Border Terrier history is just a few centuries old. These dogs emerged at the end of 18th century. Farmers in the northeast regions of England wanted a dog that could control the fox population. The Border Terrier had the stamina, long legs, small head, and narrow body to keep up with the horses and flush the foxes from small hiding places.
Originally called the Coquetdale Terrier and the Redesdale Terrier depending on where the dog was from, the name "Border Terrier" did not come about until the end of the 18th century. They are related to the Bedlington Terriers and Dandie Dinmont Terriers. The Border Terriers worked alongside the Border Foxhounds, and they were a greatly prized pair that was said to be better than any other set of dogs when hunting foxes.
For the next century or so, these dogs remained essentially the same. They were first shown at dog shows toward the end of the 19th century, when they were noted at the Bellingham show. Unfortunately, few records seem to exist and what is available may not be available widely.

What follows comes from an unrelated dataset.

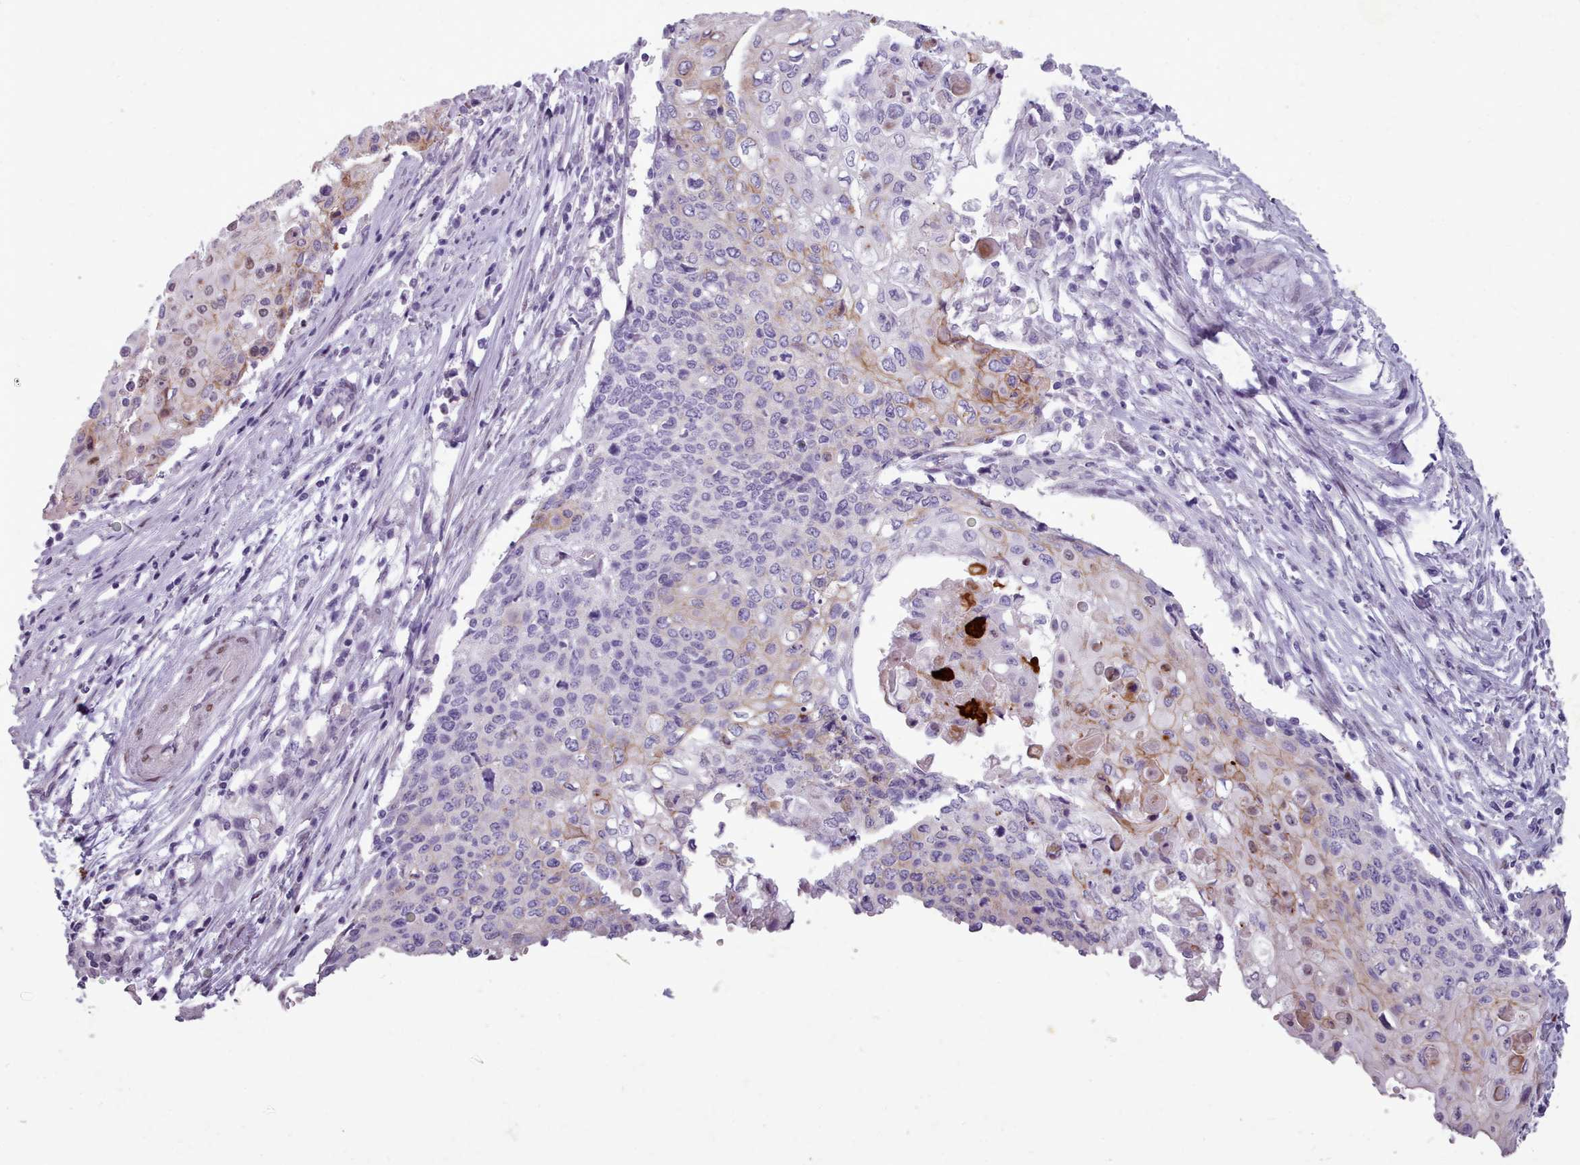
{"staining": {"intensity": "moderate", "quantity": "<25%", "location": "cytoplasmic/membranous"}, "tissue": "cervical cancer", "cell_type": "Tumor cells", "image_type": "cancer", "snomed": [{"axis": "morphology", "description": "Squamous cell carcinoma, NOS"}, {"axis": "topography", "description": "Cervix"}], "caption": "Cervical cancer (squamous cell carcinoma) tissue displays moderate cytoplasmic/membranous positivity in approximately <25% of tumor cells (DAB IHC, brown staining for protein, blue staining for nuclei).", "gene": "KCNT2", "patient": {"sex": "female", "age": 39}}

By the early 20th century, records and recognition began to emerge. The British Kennel Club registered its first border Terrier in 1913, but it was under a relatively non-descriptive category title "Any Breed or Variety of British, Colonial, or Foreign Dog -- Not Classified." In 1914, an attempt to get a separate breed registry was made but rejected. In 1920, formal recognition was finally attained. That year, the Border Terrier Club was founded.
In Harwick, the Club was formed with a bit of controversy. There were those who believed that forming a club would allow the breed to be ruined for the sake of show conformation. Nonetheless, the two sides managed to draw up a standard. When the Club was accepted into The Kennel Club in September of that year, there were 121 members listed.